What is required: Each record has to be returned exactly as it appears.
......
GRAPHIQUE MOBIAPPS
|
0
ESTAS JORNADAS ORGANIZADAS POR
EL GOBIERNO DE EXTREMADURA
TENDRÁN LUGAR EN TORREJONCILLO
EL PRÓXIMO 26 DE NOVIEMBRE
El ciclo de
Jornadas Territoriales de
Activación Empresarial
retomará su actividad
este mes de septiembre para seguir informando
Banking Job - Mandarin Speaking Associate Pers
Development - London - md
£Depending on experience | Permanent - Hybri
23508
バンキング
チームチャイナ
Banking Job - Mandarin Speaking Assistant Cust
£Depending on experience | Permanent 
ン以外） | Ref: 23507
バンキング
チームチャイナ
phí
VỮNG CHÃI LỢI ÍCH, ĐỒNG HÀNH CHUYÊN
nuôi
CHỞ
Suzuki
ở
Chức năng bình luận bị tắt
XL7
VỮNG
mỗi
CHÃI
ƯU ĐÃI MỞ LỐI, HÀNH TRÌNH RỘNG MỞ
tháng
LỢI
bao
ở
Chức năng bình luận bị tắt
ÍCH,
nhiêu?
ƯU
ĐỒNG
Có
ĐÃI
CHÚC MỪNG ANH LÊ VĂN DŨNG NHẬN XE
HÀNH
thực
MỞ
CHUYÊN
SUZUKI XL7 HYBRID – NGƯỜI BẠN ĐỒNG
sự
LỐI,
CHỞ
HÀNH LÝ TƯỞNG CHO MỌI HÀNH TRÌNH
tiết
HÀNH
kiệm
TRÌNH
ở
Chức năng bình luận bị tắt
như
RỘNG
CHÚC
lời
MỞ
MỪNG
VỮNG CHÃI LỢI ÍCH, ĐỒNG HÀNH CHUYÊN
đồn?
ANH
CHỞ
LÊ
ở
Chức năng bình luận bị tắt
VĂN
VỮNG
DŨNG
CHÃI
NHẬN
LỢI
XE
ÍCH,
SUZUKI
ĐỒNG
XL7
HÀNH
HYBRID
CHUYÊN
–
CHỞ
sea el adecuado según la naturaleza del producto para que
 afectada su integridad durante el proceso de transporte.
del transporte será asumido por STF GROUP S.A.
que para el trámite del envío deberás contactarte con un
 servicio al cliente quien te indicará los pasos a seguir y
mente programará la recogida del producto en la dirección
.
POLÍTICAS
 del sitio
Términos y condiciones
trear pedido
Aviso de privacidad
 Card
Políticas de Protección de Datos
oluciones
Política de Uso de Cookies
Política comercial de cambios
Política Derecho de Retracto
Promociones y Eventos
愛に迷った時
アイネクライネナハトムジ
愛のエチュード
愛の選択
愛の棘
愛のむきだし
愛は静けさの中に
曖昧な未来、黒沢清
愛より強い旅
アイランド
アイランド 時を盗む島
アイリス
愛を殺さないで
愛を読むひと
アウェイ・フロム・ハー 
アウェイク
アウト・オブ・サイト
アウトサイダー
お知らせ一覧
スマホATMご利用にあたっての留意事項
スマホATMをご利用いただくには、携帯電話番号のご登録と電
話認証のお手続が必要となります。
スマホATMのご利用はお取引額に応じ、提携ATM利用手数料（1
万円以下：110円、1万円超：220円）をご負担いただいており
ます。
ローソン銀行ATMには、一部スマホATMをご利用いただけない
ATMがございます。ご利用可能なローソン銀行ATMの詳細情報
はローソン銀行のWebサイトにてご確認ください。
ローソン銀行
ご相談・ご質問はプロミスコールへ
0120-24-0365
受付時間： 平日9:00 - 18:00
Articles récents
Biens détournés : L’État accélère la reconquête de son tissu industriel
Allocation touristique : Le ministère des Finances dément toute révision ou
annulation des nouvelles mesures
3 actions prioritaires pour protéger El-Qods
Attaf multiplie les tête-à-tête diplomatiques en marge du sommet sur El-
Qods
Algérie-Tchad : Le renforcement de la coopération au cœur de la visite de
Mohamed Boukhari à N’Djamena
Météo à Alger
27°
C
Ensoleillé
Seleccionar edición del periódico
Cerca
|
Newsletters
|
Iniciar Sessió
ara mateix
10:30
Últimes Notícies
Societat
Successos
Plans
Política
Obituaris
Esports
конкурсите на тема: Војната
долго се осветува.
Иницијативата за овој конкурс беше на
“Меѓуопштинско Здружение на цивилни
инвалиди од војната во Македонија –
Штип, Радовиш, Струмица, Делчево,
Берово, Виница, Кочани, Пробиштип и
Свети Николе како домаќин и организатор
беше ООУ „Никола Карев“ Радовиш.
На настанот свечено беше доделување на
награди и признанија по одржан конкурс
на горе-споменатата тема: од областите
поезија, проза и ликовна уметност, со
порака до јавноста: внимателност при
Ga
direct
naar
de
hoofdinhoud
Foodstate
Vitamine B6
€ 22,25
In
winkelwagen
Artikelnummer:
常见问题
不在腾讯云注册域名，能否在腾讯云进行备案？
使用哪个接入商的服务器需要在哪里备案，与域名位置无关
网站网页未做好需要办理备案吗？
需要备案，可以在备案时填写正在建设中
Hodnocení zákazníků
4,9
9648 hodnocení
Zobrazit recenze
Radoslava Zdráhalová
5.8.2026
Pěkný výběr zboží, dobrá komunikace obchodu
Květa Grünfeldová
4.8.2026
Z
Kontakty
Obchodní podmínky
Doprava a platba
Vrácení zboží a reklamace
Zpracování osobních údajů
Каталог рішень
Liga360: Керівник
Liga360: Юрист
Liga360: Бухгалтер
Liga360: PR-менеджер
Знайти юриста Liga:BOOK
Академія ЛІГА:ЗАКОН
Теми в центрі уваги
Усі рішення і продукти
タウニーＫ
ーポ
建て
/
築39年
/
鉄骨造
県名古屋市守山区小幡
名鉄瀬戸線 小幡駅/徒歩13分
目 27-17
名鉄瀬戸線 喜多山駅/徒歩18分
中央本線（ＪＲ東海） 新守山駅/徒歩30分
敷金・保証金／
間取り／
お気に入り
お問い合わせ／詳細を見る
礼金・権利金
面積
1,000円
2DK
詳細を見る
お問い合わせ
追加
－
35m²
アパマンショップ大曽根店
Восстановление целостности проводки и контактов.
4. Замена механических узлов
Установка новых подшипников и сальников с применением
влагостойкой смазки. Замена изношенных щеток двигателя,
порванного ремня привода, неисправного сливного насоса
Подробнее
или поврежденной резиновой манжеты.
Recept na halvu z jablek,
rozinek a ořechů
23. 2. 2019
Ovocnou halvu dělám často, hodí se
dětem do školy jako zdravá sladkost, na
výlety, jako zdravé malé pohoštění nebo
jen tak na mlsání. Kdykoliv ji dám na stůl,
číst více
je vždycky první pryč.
......
Finished task:
GRAPHIQUE MOBIAPPS
|
0
ESTAS JORNADAS ORGANIZADAS POR
EL GOBIERNO DE EXTREMADURA
TENDRÁN LUGAR EN TORREJONCILLO
EL PRÓXIMO 26 DE NOVIEMBRE
El ciclo de
Jornadas Territoriales de
Activación Empresarial
retomará su actividad
este mes de septiembre para seguir informando
Banking Job - Mandarin Speaking Associate Pers
Development - London - md
£Depending on experience | Permanent - Hybri
23508
バンキング
チームチャイナ
Banking Job - Mandarin Speaking Assistant Cust
£Depending on experience | Permanent 
ン以外） | Ref: 23507
バンキング
チームチャイナ
phí
VỮNG CHÃI LỢI ÍCH, ĐỒNG HÀNH CHUYÊN
nuôi
CHỞ
Suzuki
ở
Chức năng bình luận bị tắt
XL7
VỮNG
mỗi
CHÃI
ƯU ĐÃI MỞ LỐI, HÀNH TRÌNH RỘNG MỞ
tháng
LỢI
bao
ở
Chức năng bình luận bị tắt
ÍCH,
nhiêu?
ƯU
ĐỒNG
Có
ĐÃI
CHÚC MỪNG ANH LÊ VĂN DŨNG NHẬN XE
HÀNH
thực
MỞ
CHUYÊN
SUZUKI XL7 HYBRID – NGƯỜI BẠN ĐỒNG
sự
LỐI,
CHỞ
HÀNH LÝ TƯỞNG CHO MỌI HÀNH TRÌNH
tiết
HÀNH
kiệm
TRÌNH
ở
Chức năng bình luận bị tắt
như
RỘNG
CHÚC
lời
MỞ
MỪNG
VỮNG CHÃI LỢI ÍCH, ĐỒNG HÀNH CHUYÊN
đồn?
ANH
CHỞ
LÊ
ở
Chức năng bình luận bị tắt
VĂN
VỮNG
DŨNG
CHÃI
NHẬN
LỢI
XE
ÍCH,
SUZUKI
ĐỒNG
XL7
HÀNH
HYBRID
CHUYÊN
–
CHỞ
sea el adecuado según la naturaleza del producto para que
 afectada su integridad durante el proceso de transporte.
del transporte será asumido por STF GROUP S.A.
que para el trámite del envío deberás contactarte con un
 servicio al cliente quien te indicará los pasos a seguir y
mente programará la recogida del producto en la dirección
.
POLÍTICAS
 del sitio
Términos y condiciones
trear pedido
Aviso de privacidad
 Card
Políticas de Protección de Datos
oluciones
Política de Uso de Cookies
Política comercial de cambios
Política Derecho de Retracto
Promociones y Eventos
愛に迷った時
アイネクライネナハトムジ
愛のエチュード
愛の選択
愛の棘
愛のむきだし
愛は静けさの中に
曖昧な未来、黒沢清
愛より強い旅
アイランド
アイランド 時を盗む島
アイリス
愛を殺さないで
愛を読むひと
アウェイ・フロム・ハー 
アウェイク
アウト・オブ・サイト
アウトサイダー
お知らせ一覧
スマホATMご利用にあたっての留意事項
スマホATMをご利用いただくには、携帯電話番号のご登録と電
話認証のお手続が必要となります。
スマホATMのご利用はお取引額に応じ、提携ATM利用手数料（1
万円以下：110円、1万円超：220円）をご負担いただいており
ます。
ローソン銀行ATMには、一部スマホATMをご利用いただけない
ATMがございます。ご利用可能なローソン銀行ATMの詳細情報
はローソン銀行のWebサイトにてご確認ください。
ローソン銀行
ご相談・ご質問はプロミスコールへ
0120-24-0365
受付時間： 平日9:00 - 18:00
Articles récents
Biens détournés : L’État accélère la reconquête de son tissu industriel
Allocation touristique : Le ministère des Finances dément toute révision ou
annulation des nouvelles mesures
3 actions prioritaires pour protéger El-Qods
Attaf multiplie les tête-à-tête diplomatiques en marge du sommet sur El-
Qods
Algérie-Tchad : Le renforcement de la coopération au cœur de la visite de
Mohamed Boukhari à N’Djamena
Météo à Alger
27°
C
Ensoleillé
Seleccionar edición del periódico
Cerca
|
Newsletters
|
Iniciar Sessió
ara mateix
10:30
Últimes Notícies
Societat
Successos
Plans
Política
Obituaris
Esports
конкурсите на тема: Војната
долго се осветува.
Иницијативата за овој конкурс беше на
“Меѓуопштинско Здружение на цивилни
инвалиди од војната во Македонија –
Штип, Радовиш, Струмица, Делчево,
Берово, Виница, Кочани, Пробиштип и
Свети Николе како домаќин и организатор
беше ООУ „Никола Карев“ Радовиш.
На настанот свечено беше доделување на
награди и признанија по одржан конкурс
на горе-споменатата тема: од областите
поезија, проза и ликовна уметност, со
порака до јавноста: внимателност при
Ga
direct
naar
de
hoofdinhoud
Foodstate
Vitamine B6
€ 22,25
In
winkelwagen
Artikelnummer:
常见问题
不在腾讯云注册域名，能否在腾讯云进行备案？
使用哪个接入商的服务器需要在哪里备案，与域名位置无关
网站网页未做好需要办理备案吗？
需要备案，可以在备案时填写正在建设中
Hodnocení zákazníků
4,9
9648 hodnocení
Zobrazit recenze
Radoslava Zdráhalová
5.8.2026
Pěkný výběr zboží, dobrá komunikace obchodu
Květa Grünfeldová
4.8.2026
Z
Kontakty
Obchodní podmínky
Doprava a platba
Vrácení zboží a reklamace
Zpracování osobních údajů
Каталог рішень
Liga360: Керівник
Liga360: Юрист
Liga360: Бухгалтер
Liga360: PR-менеджер
Знайти юриста Liga:BOOK
Академія ЛІГА:ЗАКОН
Теми в центрі уваги
Усі рішення і продукти
タウニーＫ
ーポ
建て
/
築39年
/
鉄骨造
県名古屋市守山区小幡
名鉄瀬戸線 小幡駅/徒歩13分
目 27-17
名鉄瀬戸線 喜多山駅/徒歩18分
中央本線（ＪＲ東海） 新守山駅/徒歩30分
敷金・保証金／
間取り／
お気に入り
お問い合わせ／詳細を見る
礼金・権利金
面積
1,000円
2DK
詳細を見る
お問い合わせ
追加
－
35m²
アパマンショップ大曽根店
Восстановление целостности проводки и контактов.
4. Замена механических узлов
Установка новых подшипников и сальников с применением
влагостойкой смазки. Замена изношенных щеток двигателя,
порванного ремня привода, неисправного сливного насоса
Подробнее
или поврежденной резиновой манжеты.
Recept na halvu z jablek,
rozinek a ořechů
23. 2. 2019
Ovocnou halvu dělám často, hodí se
dětem do školy jako zdravá sladkost, na
výlety, jako zdravé malé pohoštění nebo
jen tak na mlsání. Kdykoliv ji dám na stůl,
číst více
je vždycky první pryč.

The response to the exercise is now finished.